* **EXERCISE**:
Output each record below exactly, leaving any picture out of the copy.

* **MATERIAL FOR THIS TASK**:
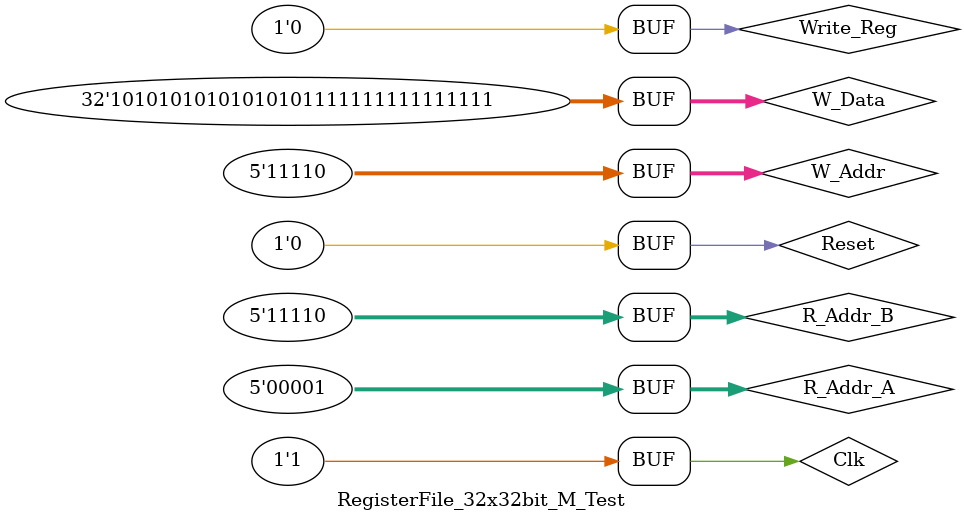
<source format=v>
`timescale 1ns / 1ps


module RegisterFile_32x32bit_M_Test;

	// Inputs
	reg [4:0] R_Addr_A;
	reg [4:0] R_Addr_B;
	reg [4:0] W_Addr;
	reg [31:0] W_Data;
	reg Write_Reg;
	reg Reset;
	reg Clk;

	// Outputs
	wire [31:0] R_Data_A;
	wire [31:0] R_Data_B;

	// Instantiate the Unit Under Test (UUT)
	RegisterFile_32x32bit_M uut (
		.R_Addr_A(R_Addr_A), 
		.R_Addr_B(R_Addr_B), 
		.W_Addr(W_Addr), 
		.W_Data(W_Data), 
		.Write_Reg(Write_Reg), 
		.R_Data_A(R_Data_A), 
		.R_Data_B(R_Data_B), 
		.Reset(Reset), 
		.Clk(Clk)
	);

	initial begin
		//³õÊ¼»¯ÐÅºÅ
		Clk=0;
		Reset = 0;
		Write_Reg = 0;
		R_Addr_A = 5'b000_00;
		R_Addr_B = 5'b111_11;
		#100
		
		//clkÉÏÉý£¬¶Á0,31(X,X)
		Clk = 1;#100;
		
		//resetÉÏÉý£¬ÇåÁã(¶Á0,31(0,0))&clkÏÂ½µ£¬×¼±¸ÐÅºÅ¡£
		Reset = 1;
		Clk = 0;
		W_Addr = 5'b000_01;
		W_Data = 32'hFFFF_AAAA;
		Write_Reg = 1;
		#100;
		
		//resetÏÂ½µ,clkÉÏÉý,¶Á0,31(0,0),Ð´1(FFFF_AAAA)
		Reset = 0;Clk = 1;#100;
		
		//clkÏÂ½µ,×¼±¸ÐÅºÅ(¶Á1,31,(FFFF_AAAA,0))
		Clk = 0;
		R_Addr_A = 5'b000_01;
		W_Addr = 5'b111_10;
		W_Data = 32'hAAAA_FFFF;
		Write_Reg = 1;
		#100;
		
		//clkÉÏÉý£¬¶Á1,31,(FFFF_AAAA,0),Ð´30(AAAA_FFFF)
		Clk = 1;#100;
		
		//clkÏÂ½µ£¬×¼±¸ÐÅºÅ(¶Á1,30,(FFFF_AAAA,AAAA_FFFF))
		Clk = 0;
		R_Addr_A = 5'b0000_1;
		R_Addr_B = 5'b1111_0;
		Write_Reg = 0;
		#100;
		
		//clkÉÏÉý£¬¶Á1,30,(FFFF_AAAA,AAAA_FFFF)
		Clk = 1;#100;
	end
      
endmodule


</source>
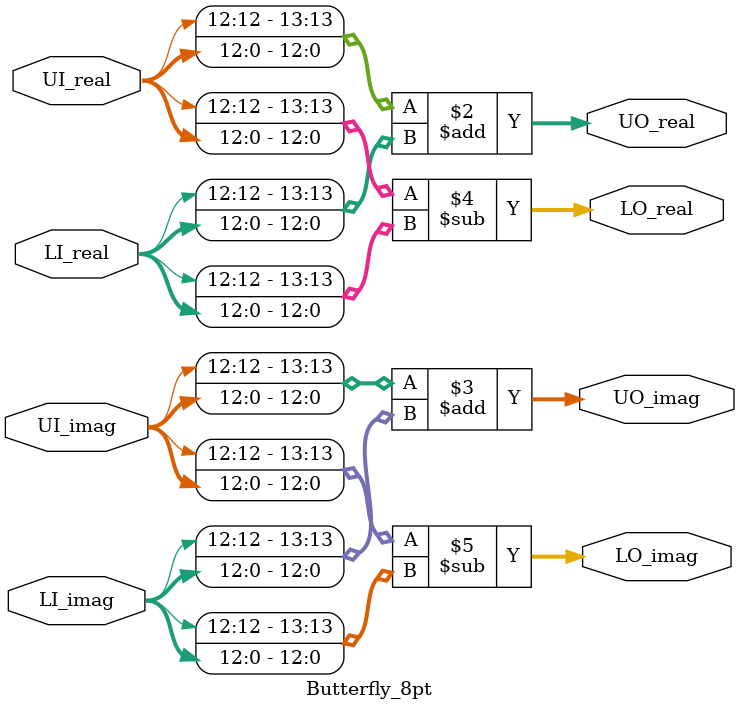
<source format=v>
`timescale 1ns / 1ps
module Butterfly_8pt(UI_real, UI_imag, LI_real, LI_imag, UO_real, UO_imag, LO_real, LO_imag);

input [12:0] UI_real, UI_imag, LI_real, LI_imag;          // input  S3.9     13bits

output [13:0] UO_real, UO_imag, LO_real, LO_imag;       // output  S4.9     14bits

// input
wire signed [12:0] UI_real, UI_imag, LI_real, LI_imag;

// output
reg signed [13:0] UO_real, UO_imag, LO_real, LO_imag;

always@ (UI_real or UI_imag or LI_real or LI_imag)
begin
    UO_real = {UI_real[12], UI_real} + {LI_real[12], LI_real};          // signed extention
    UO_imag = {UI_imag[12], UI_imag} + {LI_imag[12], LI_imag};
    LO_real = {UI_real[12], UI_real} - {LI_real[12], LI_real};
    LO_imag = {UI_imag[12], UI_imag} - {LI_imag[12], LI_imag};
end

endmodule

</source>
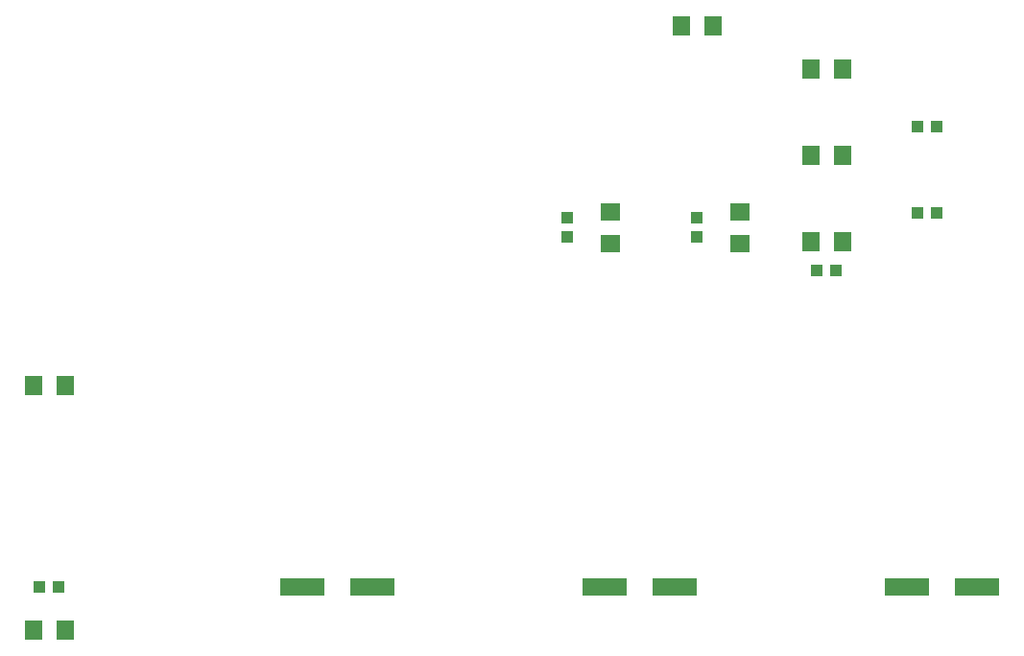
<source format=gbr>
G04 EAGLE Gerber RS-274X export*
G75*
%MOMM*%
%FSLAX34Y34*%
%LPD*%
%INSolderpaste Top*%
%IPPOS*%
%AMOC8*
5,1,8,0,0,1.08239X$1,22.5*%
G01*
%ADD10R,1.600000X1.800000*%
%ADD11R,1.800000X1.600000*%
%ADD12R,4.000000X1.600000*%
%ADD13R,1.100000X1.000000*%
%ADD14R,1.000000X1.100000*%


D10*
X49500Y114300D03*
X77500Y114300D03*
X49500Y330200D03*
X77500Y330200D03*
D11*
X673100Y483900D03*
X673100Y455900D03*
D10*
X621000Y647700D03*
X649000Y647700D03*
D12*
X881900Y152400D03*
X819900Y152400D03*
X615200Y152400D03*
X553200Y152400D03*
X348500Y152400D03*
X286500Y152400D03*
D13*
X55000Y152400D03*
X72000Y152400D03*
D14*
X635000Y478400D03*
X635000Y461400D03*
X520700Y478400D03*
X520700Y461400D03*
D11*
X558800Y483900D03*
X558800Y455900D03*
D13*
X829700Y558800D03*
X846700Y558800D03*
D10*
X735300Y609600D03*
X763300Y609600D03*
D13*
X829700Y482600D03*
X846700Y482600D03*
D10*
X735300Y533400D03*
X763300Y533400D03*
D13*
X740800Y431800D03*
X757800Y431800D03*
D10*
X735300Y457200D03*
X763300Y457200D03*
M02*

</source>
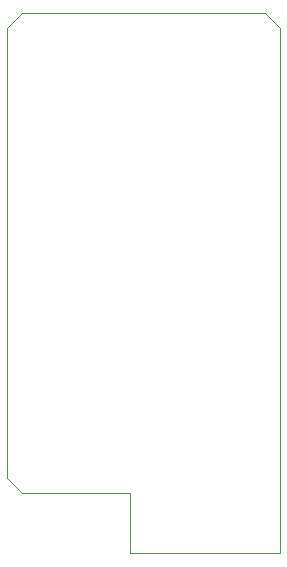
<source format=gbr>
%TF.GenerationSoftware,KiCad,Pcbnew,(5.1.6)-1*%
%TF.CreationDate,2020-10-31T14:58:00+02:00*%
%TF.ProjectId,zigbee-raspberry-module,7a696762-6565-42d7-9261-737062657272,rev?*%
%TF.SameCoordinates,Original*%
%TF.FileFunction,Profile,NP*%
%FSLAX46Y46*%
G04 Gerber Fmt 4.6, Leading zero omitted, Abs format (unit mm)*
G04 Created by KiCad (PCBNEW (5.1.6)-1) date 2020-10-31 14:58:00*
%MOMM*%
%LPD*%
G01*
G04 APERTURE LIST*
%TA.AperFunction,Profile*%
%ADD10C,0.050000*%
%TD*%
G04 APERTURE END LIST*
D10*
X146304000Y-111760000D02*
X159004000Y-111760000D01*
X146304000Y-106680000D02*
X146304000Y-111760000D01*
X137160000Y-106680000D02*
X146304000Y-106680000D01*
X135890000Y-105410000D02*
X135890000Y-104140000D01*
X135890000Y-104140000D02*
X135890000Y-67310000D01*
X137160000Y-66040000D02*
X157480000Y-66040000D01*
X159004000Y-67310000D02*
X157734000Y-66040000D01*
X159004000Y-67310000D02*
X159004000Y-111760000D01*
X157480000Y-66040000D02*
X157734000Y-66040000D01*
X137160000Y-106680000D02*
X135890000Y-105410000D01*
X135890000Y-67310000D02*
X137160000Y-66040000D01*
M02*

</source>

* **ANSWER TO THIS PROBLEM**:
<source format=v>
`timescale 1ns / 1ps


module RegisterFile_32x32bit_M_Test;

	// Inputs
	reg [4:0] R_Addr_A;
	reg [4:0] R_Addr_B;
	reg [4:0] W_Addr;
	reg [31:0] W_Data;
	reg Write_Reg;
	reg Reset;
	reg Clk;

	// Outputs
	wire [31:0] R_Data_A;
	wire [31:0] R_Data_B;

	// Instantiate the Unit Under Test (UUT)
	RegisterFile_32x32bit_M uut (
		.R_Addr_A(R_Addr_A), 
		.R_Addr_B(R_Addr_B), 
		.W_Addr(W_Addr), 
		.W_Data(W_Data), 
		.Write_Reg(Write_Reg), 
		.R_Data_A(R_Data_A), 
		.R_Data_B(R_Data_B), 
		.Reset(Reset), 
		.Clk(Clk)
	);

	initial begin
		//³õÊ¼»¯ÐÅºÅ
		Clk=0;
		Reset = 0;
		Write_Reg = 0;
		R_Addr_A = 5'b000_00;
		R_Addr_B = 5'b111_11;
		#100
		
		//clkÉÏÉý£¬¶Á0,31(X,X)
		Clk = 1;#100;
		
		//resetÉÏÉý£¬ÇåÁã(¶Á0,31(0,0))&clkÏÂ½µ£¬×¼±¸ÐÅºÅ¡£
		Reset = 1;
		Clk = 0;
		W_Addr = 5'b000_01;
		W_Data = 32'hFFFF_AAAA;
		Write_Reg = 1;
		#100;
		
		//resetÏÂ½µ,clkÉÏÉý,¶Á0,31(0,0),Ð´1(FFFF_AAAA)
		Reset = 0;Clk = 1;#100;
		
		//clkÏÂ½µ,×¼±¸ÐÅºÅ(¶Á1,31,(FFFF_AAAA,0))
		Clk = 0;
		R_Addr_A = 5'b000_01;
		W_Addr = 5'b111_10;
		W_Data = 32'hAAAA_FFFF;
		Write_Reg = 1;
		#100;
		
		//clkÉÏÉý£¬¶Á1,31,(FFFF_AAAA,0),Ð´30(AAAA_FFFF)
		Clk = 1;#100;
		
		//clkÏÂ½µ£¬×¼±¸ÐÅºÅ(¶Á1,30,(FFFF_AAAA,AAAA_FFFF))
		Clk = 0;
		R_Addr_A = 5'b0000_1;
		R_Addr_B = 5'b1111_0;
		Write_Reg = 0;
		#100;
		
		//clkÉÏÉý£¬¶Á1,30,(FFFF_AAAA,AAAA_FFFF)
		Clk = 1;#100;
	end
      
endmodule


</source>
<source format=v>
`timescale 1ns / 1ps
module Butterfly_8pt(UI_real, UI_imag, LI_real, LI_imag, UO_real, UO_imag, LO_real, LO_imag);

input [12:0] UI_real, UI_imag, LI_real, LI_imag;          // input  S3.9     13bits

output [13:0] UO_real, UO_imag, LO_real, LO_imag;       // output  S4.9     14bits

// input
wire signed [12:0] UI_real, UI_imag, LI_real, LI_imag;

// output
reg signed [13:0] UO_real, UO_imag, LO_real, LO_imag;

always@ (UI_real or UI_imag or LI_real or LI_imag)
begin
    UO_real = {UI_real[12], UI_real} + {LI_real[12], LI_real};          // signed extention
    UO_imag = {UI_imag[12], UI_imag} + {LI_imag[12], LI_imag};
    LO_real = {UI_real[12], UI_real} - {LI_real[12], LI_real};
    LO_imag = {UI_imag[12], UI_imag} - {LI_imag[12], LI_imag};
end

endmodule

</source>
<source format=gbr>
G04 EAGLE Gerber RS-274X export*
G75*
%MOMM*%
%FSLAX34Y34*%
%LPD*%
%INSolderpaste Top*%
%IPPOS*%
%AMOC8*
5,1,8,0,0,1.08239X$1,22.5*%
G01*
%ADD10R,1.600000X1.800000*%
%ADD11R,1.800000X1.600000*%
%ADD12R,4.000000X1.600000*%
%ADD13R,1.100000X1.000000*%
%ADD14R,1.000000X1.100000*%


D10*
X49500Y114300D03*
X77500Y114300D03*
X49500Y330200D03*
X77500Y330200D03*
D11*
X673100Y483900D03*
X673100Y455900D03*
D10*
X621000Y647700D03*
X649000Y647700D03*
D12*
X881900Y152400D03*
X819900Y152400D03*
X615200Y152400D03*
X553200Y152400D03*
X348500Y152400D03*
X286500Y152400D03*
D13*
X55000Y152400D03*
X72000Y152400D03*
D14*
X635000Y478400D03*
X635000Y461400D03*
X520700Y478400D03*
X520700Y461400D03*
D11*
X558800Y483900D03*
X558800Y455900D03*
D13*
X829700Y558800D03*
X846700Y558800D03*
D10*
X735300Y609600D03*
X763300Y609600D03*
D13*
X829700Y482600D03*
X846700Y482600D03*
D10*
X735300Y533400D03*
X763300Y533400D03*
D13*
X740800Y431800D03*
X757800Y431800D03*
D10*
X735300Y457200D03*
X763300Y457200D03*
M02*

</source>
<source format=gbr>
%TF.GenerationSoftware,KiCad,Pcbnew,(5.1.6)-1*%
%TF.CreationDate,2020-10-31T14:58:00+02:00*%
%TF.ProjectId,zigbee-raspberry-module,7a696762-6565-42d7-9261-737062657272,rev?*%
%TF.SameCoordinates,Original*%
%TF.FileFunction,Profile,NP*%
%FSLAX46Y46*%
G04 Gerber Fmt 4.6, Leading zero omitted, Abs format (unit mm)*
G04 Created by KiCad (PCBNEW (5.1.6)-1) date 2020-10-31 14:58:00*
%MOMM*%
%LPD*%
G01*
G04 APERTURE LIST*
%TA.AperFunction,Profile*%
%ADD10C,0.050000*%
%TD*%
G04 APERTURE END LIST*
D10*
X146304000Y-111760000D02*
X159004000Y-111760000D01*
X146304000Y-106680000D02*
X146304000Y-111760000D01*
X137160000Y-106680000D02*
X146304000Y-106680000D01*
X135890000Y-105410000D02*
X135890000Y-104140000D01*
X135890000Y-104140000D02*
X135890000Y-67310000D01*
X137160000Y-66040000D02*
X157480000Y-66040000D01*
X159004000Y-67310000D02*
X157734000Y-66040000D01*
X159004000Y-67310000D02*
X159004000Y-111760000D01*
X157480000Y-66040000D02*
X157734000Y-66040000D01*
X137160000Y-106680000D02*
X135890000Y-105410000D01*
X135890000Y-67310000D02*
X137160000Y-66040000D01*
M02*

</source>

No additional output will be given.